WHAT are your views and fears concerning the redesigns of the naira?
First, my view is to say it is the proper thing to do; in fact, it is long overdue, but it is better late than never. The logistics of ensuring that they are everywhere for people to have the notes and for the deadline to be maintained and kept without panic is the area of my concern. Because as of today, some banks are still paying out old notes and that is not good enough. So, the Central Bank of Nigeria should take responsibility for that based on the fact that they have a supervisory role over all commercial banks. Because it is their own policy, they should be the drivers to make it work. So, there is a need for them to step up in the few days that are left.

 

Would you canvass an extension of the deadline, which is January 31?
I would not canvass the need for extension because they ought to be monitoring the volume of cash that is available to each bank. They should be in position to tell if they have enough or not. Because, the banks can also be laid back and out of convenience, they just do not want to be bothered. So, it is up to Central Bank of Nigeria to move out to the banks and ensure that they are not just sitting back in laziness. If they rise up and do it, they can still accomplish it depending on when they find out and there will not be the need to bring in the extension.

What is your message to the CBN?
What I am saying to them is that the advocacy they are doing now, they ought to have done it even before the new notes were out. When there was a change in my tenure, we knew it was happening, but our families didn’t know because we recognised confidentiality about it and didn’t tell anybody. By the time the Central Bank finally made the announcement that things were going to change, it had already been distributed around the country and on the due date it was already being dished out. That’s the way to go about it but now, it is not so. By now, no bank should be paying old notes.

What is your message to people in rural areas?
The CBN should put out a number to everyone to report any bank that is still paying old notes and when the banks know that that is being done, they will sit up.

Don’t you think there are some people manipulating the commercial banks against the CBN policy?
I don’t know; the commercial banks should not be foolish; they are in business and confidence is a major factor in banking. Any commercial bank that will allow itself involved in frustrating the system should not be in banking business at all. Their business is to provide financial services; let people have enough confidence to bring their money and give to them, use for business and gain interest. So, if they will be frustrating the system, it will fall out on them.

During your period, did you experience individual hoarding of the naira?
That has always been there and it’s not something new, but we should be able to combat it and discourage it.

Are the new notes scarce because money is meant to be scarce as one of its qualities?
When you talk of money being scarce, it means that the system should not be saturated with too much cash because that will bring down the value. That is, the CBN will sometimes put up a policy to mop up excess liquidity from the system.

Is the scarcity of the new naira notes not a ploy to encourage the cashless policy?
Cashless transaction is that you will still be making your transactions. When you say excess liquidity, it doesn’t mean excess bank notes circulated, but that there’s too much money in the system. So, the way to go about it is not to penalize people, but to bring incentive so that people will invest in it such as bonds and that will take care of the excess money around.

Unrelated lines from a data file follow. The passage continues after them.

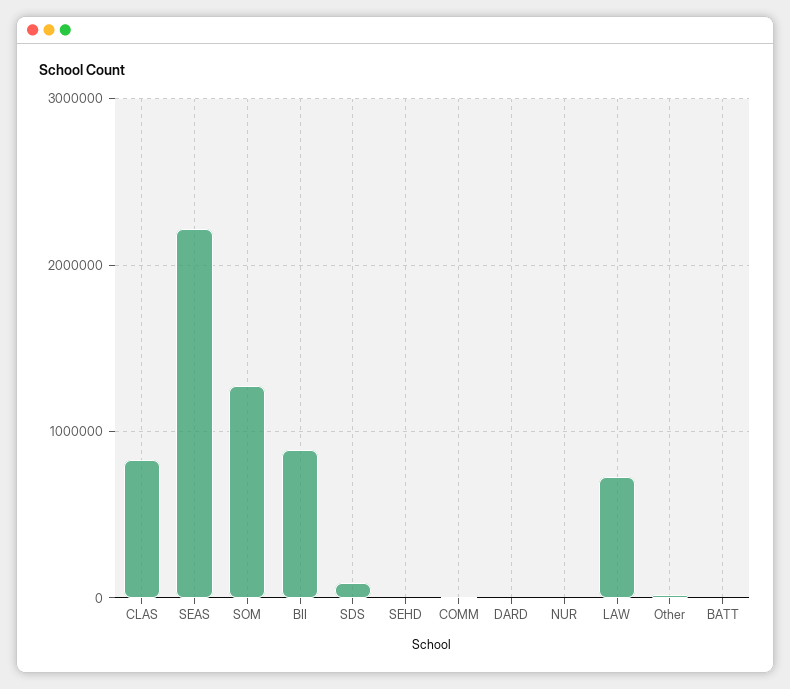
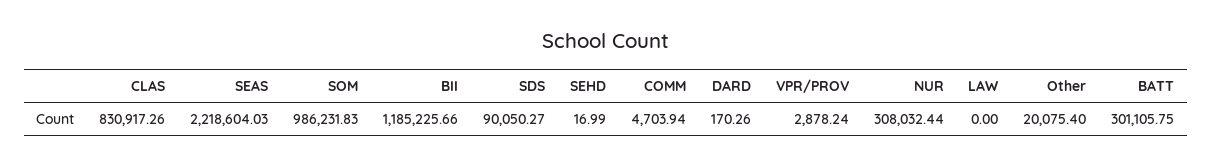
  {
    "CLAS": 830917.26,
    "SEAS": 2218604.03,
-   "SOM": 1300000,
+   "SOM": 986231.83,
-   "BII": 900000,
+   "BII": 1185225.66,
    "SDS": 90050.27,
    "SEHD": 16.99,
    "COMM": 4703.94,
    "DARD": 170.26,
-   "NUR": 0,
+   "NUR": 308032.44,
-   "LAW": 700000,
+   "LAW": 0,
    "Other": 20075.4,
-   "BATT": 0
+   "BATT": 301105.75,
+   "VPR/PROV": 2878.24
  }

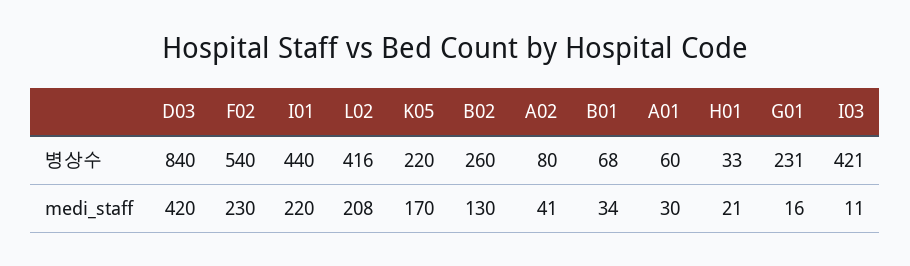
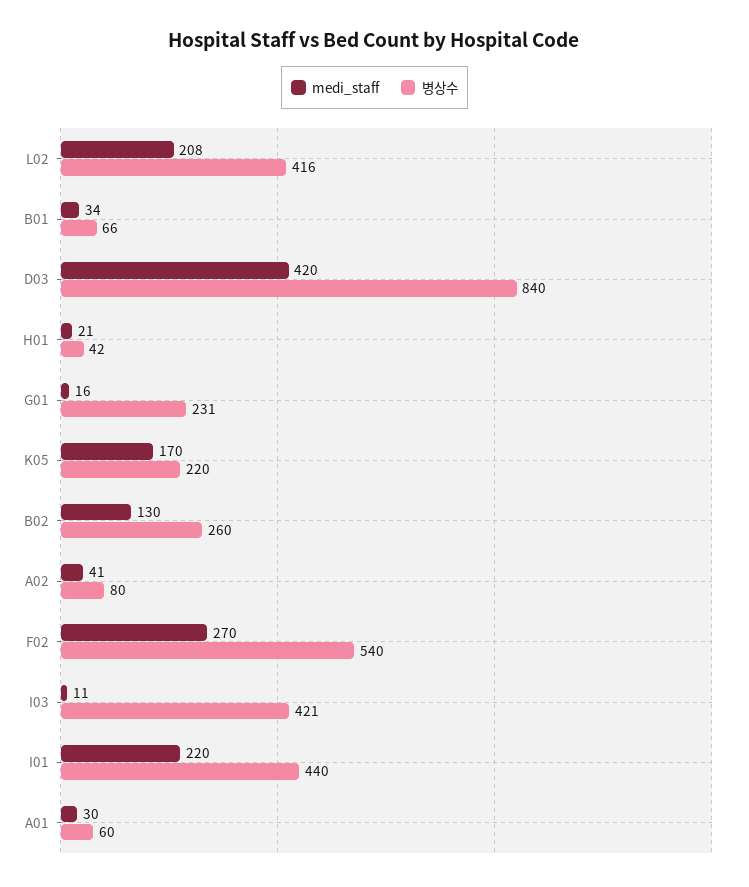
  {
    "병상수": {
      "D03": 840,
      "F02": 540,
      "I01": 440,
      "L02": 416,
      "K05": 220,
      "B02": 260,
      "A02": 80,
-     "B01": 68,
+     "B01": 66,
      "A01": 60,
-     "H01": 33,
+     "H01": 42,
      "G01": 231,
      "I03": 421
    },
    "medi_staff": {
      "D03": 420,
-     "F02": 230,
+     "F02": 270,
      "I01": 220,
      "L02": 208,
      "K05": 170,
      "B02": 130,
      "A02": 41,
      "B01": 34,
      "A01": 30,
      "H01": 21,
      "G01": 16,
      "I03": 11
    }
  }

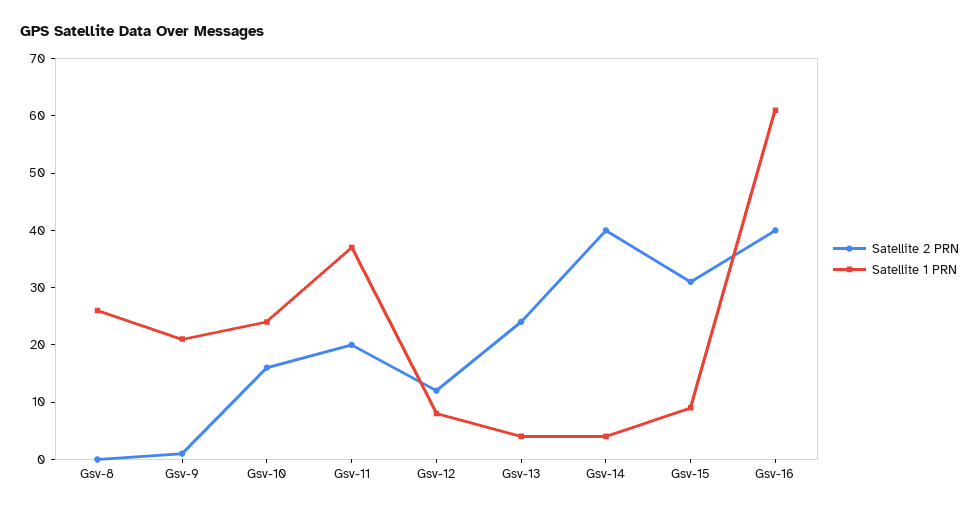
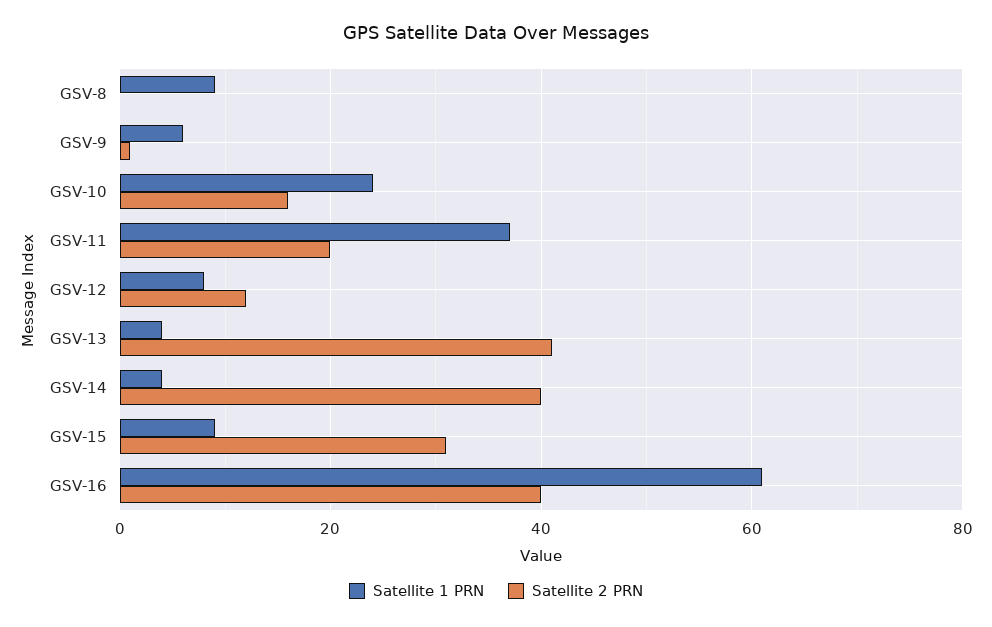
  {
    "Satellite 2 PRN": {
      "Gsv-8": 0,
      "Gsv-9": 0,
      "Gsv-10": 15,
      "Gsv-11": 20,
      "Gsv-12": 10,
-     "Gsv-13": 25,
+     "Gsv-13": 40,
      "Gsv-14": 40,
      "Gsv-15": 30,
      "Gsv-16": 40
    },
    "Satellite 1 PRN": {
-     "Gsv-8": 25,
+     "Gsv-8": 10,
-     "Gsv-9": 20,
+     "Gsv-9": 5,
      "Gsv-10": 25,
      "Gsv-11": 35,
      "Gsv-12": 10,
      "Gsv-13": 5,
      "Gsv-14": 5,
      "Gsv-15": 10,
      "Gsv-16": 60
    }
  }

Why should the CBN give a directive and the commercial banks will not strictly adhere to it? Central Bank of Nigeria has the stick, they have the power to penalise the banks for violating any policy that has to do with their banking operations. I don’t know if they are doing it or not, but the result is what we see. They can tell you they have done it, but the effect is not there and because the effect is not there, that is why I’m saying to them to do it because they have the power to do it.